━━ PAGE EXCERPT

Resolving a Faulty Inter Site SAN Link
A significant SAN outage resulted in extended downtime for this Insurance industry sector company. CDS performed initial diagnostic services remotely in an attempt to determine the root cause of the issue.
During this time CDS identified several potential issues that may have contributed to sync failures between sites. Unable to accurately determine the root cause of the synchronization issues, CDS dispatched their experienced level 3 engineer onsite to work directly with the client to resolve their issue.
In an effort to reduce their risk, the client also engaged, the SAN’s manufacturer, who continued to monitor progress and ensure they were receiving accurate advice. These regular reviews not only confirmed that CDS were making the correct diagnoses, but gave the client the confidence they needed to implement suggestions made by the CDS team.
Over the course of two days, one of CDS’ highly experienced level 3 engineers worked onsite with the customer’s own team to locate the cause of the sync failure and implemented fixes which addressed a number of underlying issues. CDS was clearly able to identify a pattern of problems that had previously gone unnoticed, leading up to the complete failure of the system.

━━━━

PROMPT 1:
Rewrite the paragraph of the case study that begins "In an effort to reduce their risk" as a short bulleted list, keeping its main facts.
PROMPT 2:
Answer these questions from the case study:
(a) In which industry sector does the affected company operate?
(b) What level of engineer did CDS send onsite?
(c) For how long did that engineer work onsite with the customer's team?
PROMPT 3:
Translate this sentence from the case study into French: "CDS performed initial diagnostic services remotely in an attempt to determine the root cause of the issue."
Answer using only the case study above.

━━ DATA FOR ANALYSIS

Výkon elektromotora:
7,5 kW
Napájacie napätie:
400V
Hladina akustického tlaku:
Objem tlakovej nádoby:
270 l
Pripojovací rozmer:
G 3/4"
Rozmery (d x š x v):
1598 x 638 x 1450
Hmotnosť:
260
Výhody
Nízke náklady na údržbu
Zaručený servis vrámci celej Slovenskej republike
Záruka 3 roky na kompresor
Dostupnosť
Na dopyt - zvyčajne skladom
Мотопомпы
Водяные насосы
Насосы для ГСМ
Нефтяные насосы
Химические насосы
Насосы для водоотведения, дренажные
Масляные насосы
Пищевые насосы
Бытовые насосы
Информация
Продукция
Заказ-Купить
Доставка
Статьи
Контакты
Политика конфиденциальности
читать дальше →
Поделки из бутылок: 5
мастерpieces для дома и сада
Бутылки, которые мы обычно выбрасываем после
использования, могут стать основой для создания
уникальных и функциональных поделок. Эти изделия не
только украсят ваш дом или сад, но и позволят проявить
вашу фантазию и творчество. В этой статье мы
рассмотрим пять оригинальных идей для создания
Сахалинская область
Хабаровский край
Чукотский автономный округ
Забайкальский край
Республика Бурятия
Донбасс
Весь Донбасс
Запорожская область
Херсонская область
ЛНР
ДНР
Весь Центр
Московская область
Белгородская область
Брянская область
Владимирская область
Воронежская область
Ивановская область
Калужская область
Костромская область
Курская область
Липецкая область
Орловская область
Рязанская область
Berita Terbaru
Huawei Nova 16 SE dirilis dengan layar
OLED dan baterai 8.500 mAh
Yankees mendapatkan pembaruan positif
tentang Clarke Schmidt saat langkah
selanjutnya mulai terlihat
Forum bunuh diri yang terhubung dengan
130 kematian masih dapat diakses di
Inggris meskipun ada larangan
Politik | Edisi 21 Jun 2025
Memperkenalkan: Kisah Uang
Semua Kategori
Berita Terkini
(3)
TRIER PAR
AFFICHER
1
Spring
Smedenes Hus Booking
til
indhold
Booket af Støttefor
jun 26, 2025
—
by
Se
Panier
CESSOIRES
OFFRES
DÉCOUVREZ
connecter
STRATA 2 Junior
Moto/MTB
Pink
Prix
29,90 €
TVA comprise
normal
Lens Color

━━━━

WRITTEN SOLUTION 1:
- To reduce its risk, the client also engaged the SAN's manufacturer.
- The manufacturer monitored progress and ensured the client was receiving accurate advice.
- These regular reviews confirmed that CDS was making the correct diagnoses.
- They also gave the client the confidence to implement the CDS team's suggestions.

WRITTEN SOLUTION 2:
(a) The insurance industry sector.
(b) A level 3 engineer.
(c) Two days.

WRITTEN SOLUTION 3:
CDS a effectué à distance des services de diagnostic initiaux afin de tenter de déterminer la cause première du problème.